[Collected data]
◆ ◆ ◆ ◆

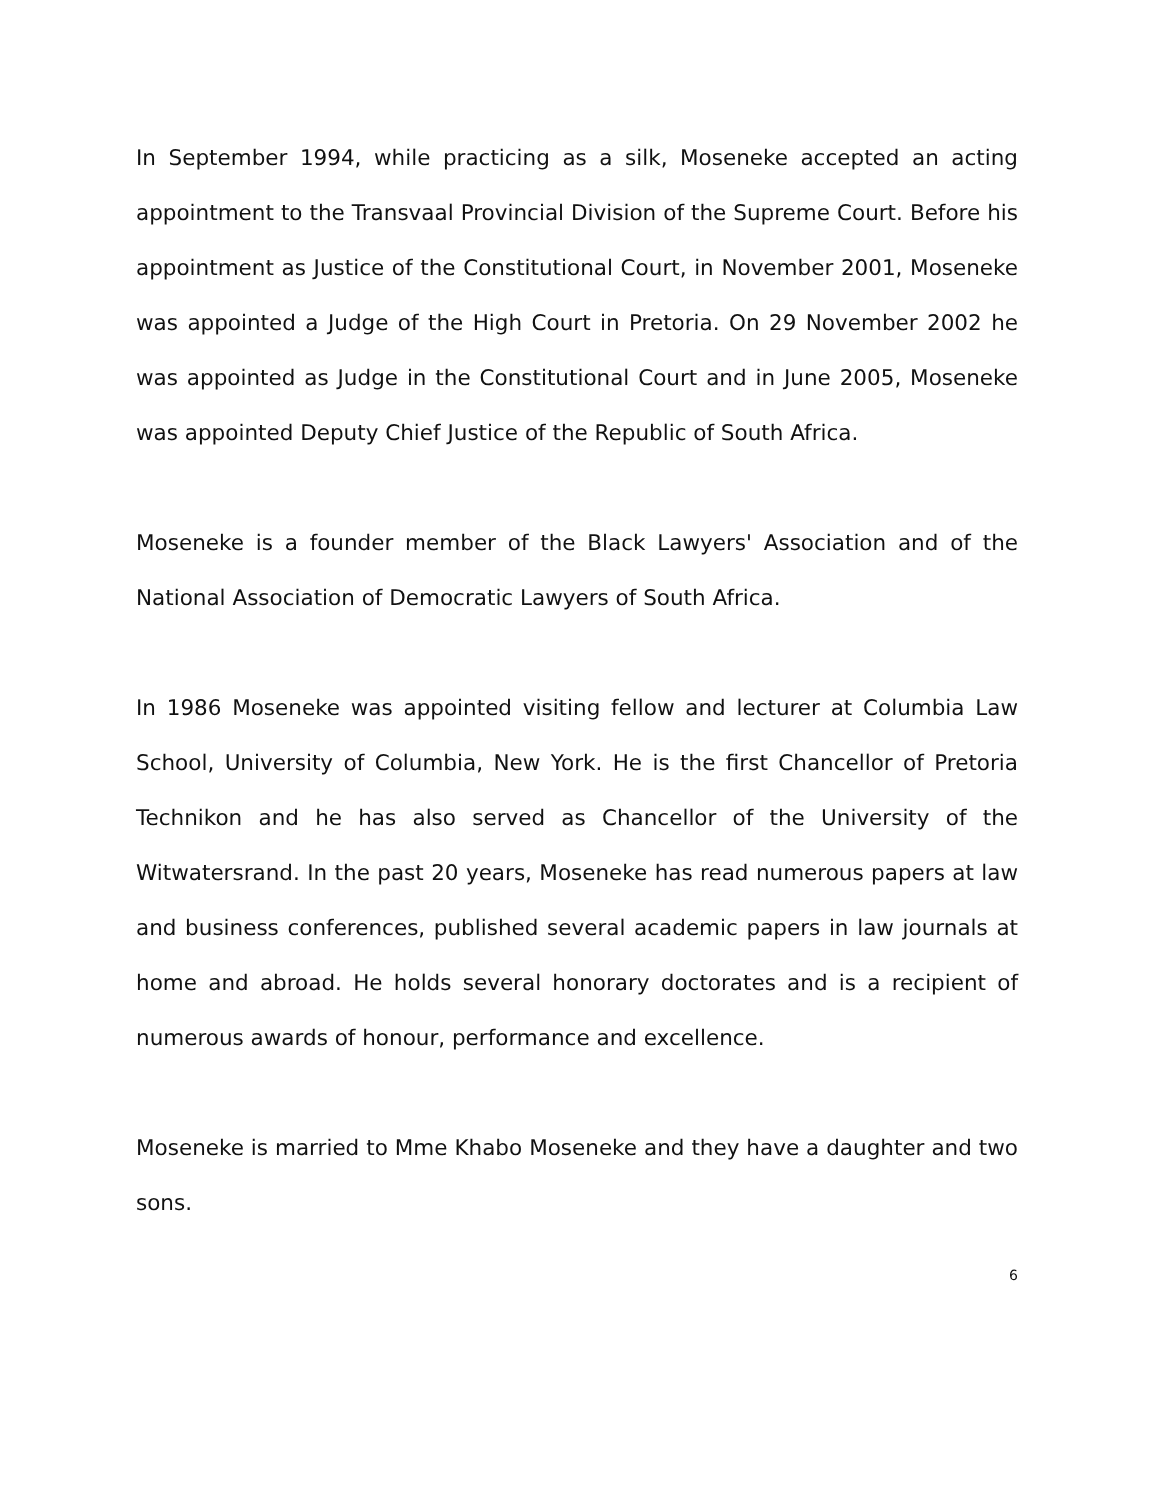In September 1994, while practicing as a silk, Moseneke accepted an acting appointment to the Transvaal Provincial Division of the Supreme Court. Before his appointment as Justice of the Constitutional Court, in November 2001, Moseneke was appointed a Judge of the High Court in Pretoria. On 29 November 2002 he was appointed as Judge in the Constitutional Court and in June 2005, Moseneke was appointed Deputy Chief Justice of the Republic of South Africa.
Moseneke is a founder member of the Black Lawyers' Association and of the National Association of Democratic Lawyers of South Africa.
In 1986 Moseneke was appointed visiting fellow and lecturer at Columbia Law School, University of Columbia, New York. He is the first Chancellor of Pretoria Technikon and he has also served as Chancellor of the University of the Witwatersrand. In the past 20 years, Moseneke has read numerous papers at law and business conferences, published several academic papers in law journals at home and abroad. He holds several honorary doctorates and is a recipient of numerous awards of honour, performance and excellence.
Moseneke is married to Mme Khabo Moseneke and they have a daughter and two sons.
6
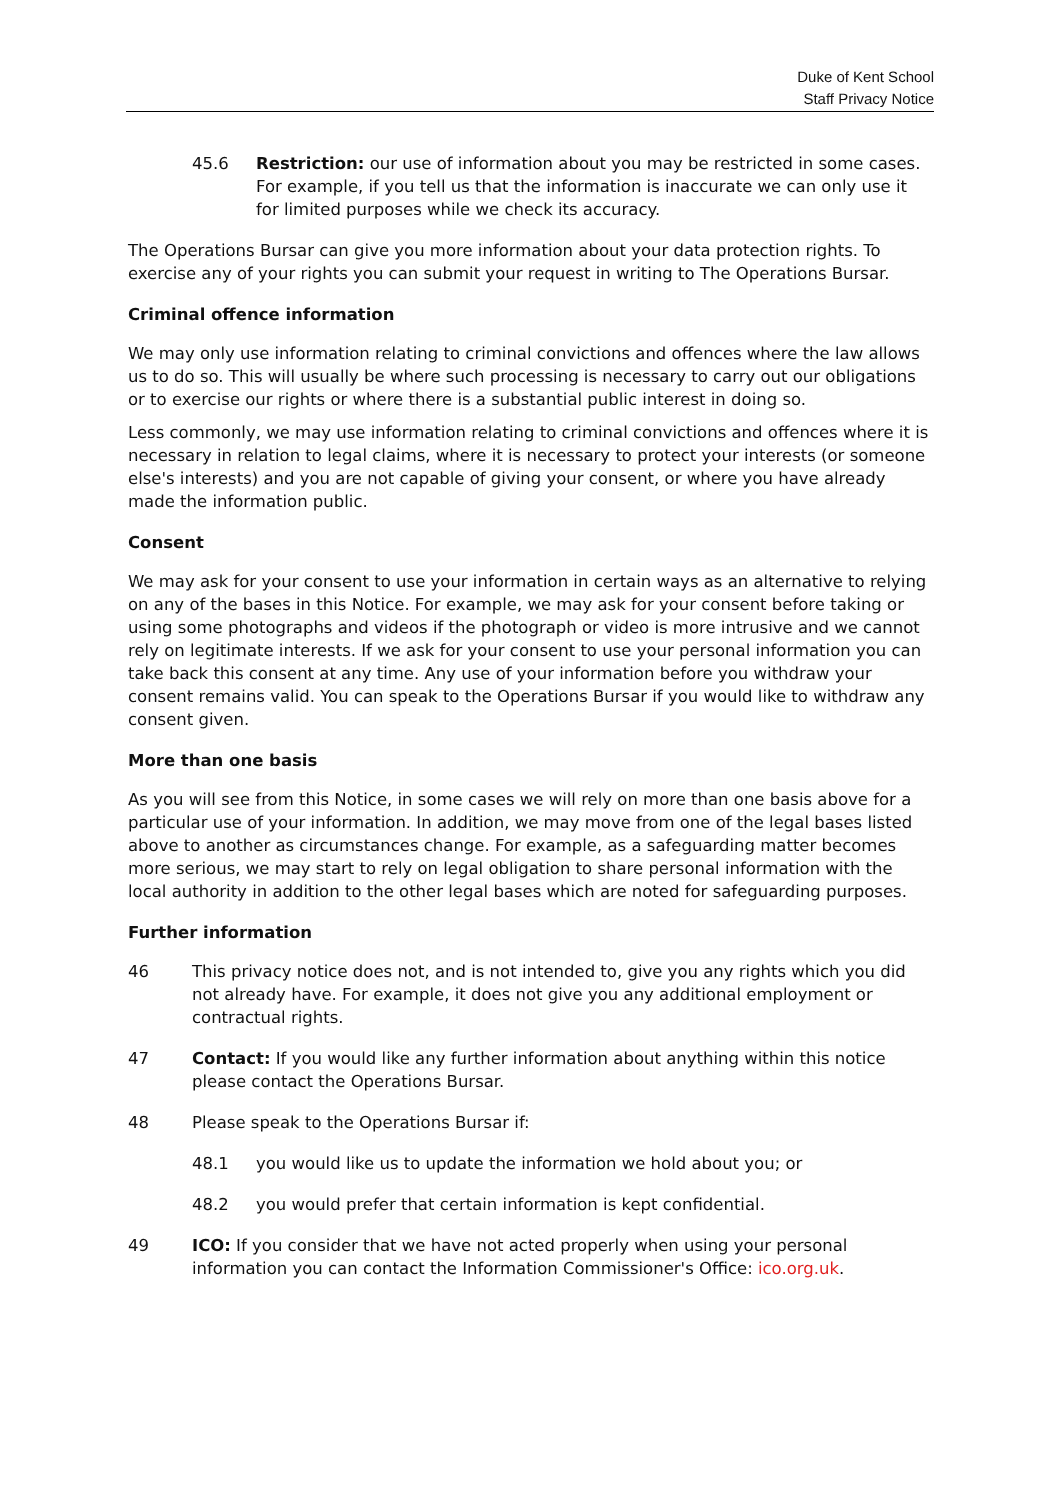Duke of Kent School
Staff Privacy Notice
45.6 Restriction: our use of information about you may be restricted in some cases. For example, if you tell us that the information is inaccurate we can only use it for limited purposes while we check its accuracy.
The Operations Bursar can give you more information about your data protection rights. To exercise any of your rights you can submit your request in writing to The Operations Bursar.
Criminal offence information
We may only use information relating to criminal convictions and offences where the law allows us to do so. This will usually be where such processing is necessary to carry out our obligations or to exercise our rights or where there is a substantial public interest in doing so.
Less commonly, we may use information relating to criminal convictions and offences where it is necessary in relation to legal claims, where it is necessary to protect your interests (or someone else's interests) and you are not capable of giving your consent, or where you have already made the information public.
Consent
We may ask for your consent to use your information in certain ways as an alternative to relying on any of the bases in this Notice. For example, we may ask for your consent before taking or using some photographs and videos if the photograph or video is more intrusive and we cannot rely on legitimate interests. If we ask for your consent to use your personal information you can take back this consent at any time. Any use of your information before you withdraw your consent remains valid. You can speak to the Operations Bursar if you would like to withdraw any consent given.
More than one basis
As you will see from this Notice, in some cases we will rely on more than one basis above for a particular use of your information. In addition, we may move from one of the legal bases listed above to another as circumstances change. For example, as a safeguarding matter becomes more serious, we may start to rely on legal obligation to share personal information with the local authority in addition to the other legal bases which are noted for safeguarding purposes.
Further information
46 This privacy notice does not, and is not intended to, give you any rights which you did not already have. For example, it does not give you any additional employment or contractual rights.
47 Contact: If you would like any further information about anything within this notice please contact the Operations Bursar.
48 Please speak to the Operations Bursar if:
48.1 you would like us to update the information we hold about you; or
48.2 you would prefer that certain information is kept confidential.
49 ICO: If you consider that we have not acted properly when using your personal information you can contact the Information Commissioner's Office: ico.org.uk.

◆ ◆ ◆ ◆

* **ACTIVITY**:
What is needed is an exact copy of every record above, minus the images.

* **ANSWER TO THIS PROBLEM**:
In September 1994, while practicing as a silk, Moseneke accepted an acting appointment to the Transvaal Provincial Division of the Supreme Court. Before his appointment as Justice of the Constitutional Court, in November 2001, Moseneke was appointed a Judge of the High Court in Pretoria. On 29 November 2002 he was appointed as Judge in the Constitutional Court and in June 2005, Moseneke was appointed Deputy Chief Justice of the Republic of South Africa.
Moseneke is a founder member of the Black Lawyers' Association and of the National Association of Democratic Lawyers of South Africa.
In 1986 Moseneke was appointed visiting fellow and lecturer at Columbia Law School, University of Columbia, New York. He is the first Chancellor of Pretoria Technikon and he has also served as Chancellor of the University of the Witwatersrand. In the past 20 years, Moseneke has read numerous papers at law and business conferences, published several academic papers in law journals at home and abroad. He holds several honorary doctorates and is a recipient of numerous awards of honour, performance and excellence.
Moseneke is married to Mme Khabo Moseneke and they have a daughter and two sons.
6
Duke of Kent School
Staff Privacy Notice
45.6 Restriction: our use of information about you may be restricted in some cases. For example, if you tell us that the information is inaccurate we can only use it for limited purposes while we check its accuracy.
The Operations Bursar can give you more information about your data protection rights. To exercise any of your rights you can submit your request in writing to The Operations Bursar.
Criminal offence information
We may only use information relating to criminal convictions and offences where the law allows us to do so. This will usually be where such processing is necessary to carry out our obligations or to exercise our rights or where there is a substantial public interest in doing so.
Less commonly, we may use information relating to criminal convictions and offences where it is necessary in relation to legal claims, where it is necessary to protect your interests (or someone else's interests) and you are not capable of giving your consent, or where you have already made the information public.
Consent
We may ask for your consent to use your information in certain ways as an alternative to relying on any of the bases in this Notice. For example, we may ask for your consent before taking or using some photographs and videos if the photograph or video is more intrusive and we cannot rely on legitimate interests. If we ask for your consent to use your personal information you can take back this consent at any time. Any use of your information before you withdraw your consent remains valid. You can speak to the Operations Bursar if you would like to withdraw any consent given.
More than one basis
As you will see from this Notice, in some cases we will rely on more than one basis above for a particular use of your information. In addition, we may move from one of the legal bases listed above to another as circumstances change. For example, as a safeguarding matter becomes more serious, we may start to rely on legal obligation to share personal information with the local authority in addition to the other legal bases which are noted for safeguarding purposes.
Further information
46 This privacy notice does not, and is not intended to, give you any rights which you did not already have. For example, it does not give you any additional employment or contractual rights.
47 Contact: If you would like any further information about anything within this notice please contact the Operations Bursar.
48 Please speak to the Operations Bursar if:
48.1 you would like us to update the information we hold about you; or
48.2 you would prefer that certain information is kept confidential.
49 ICO: If you consider that we have not acted properly when using your personal information you can contact the Information Commissioner's Office: ico.org.uk.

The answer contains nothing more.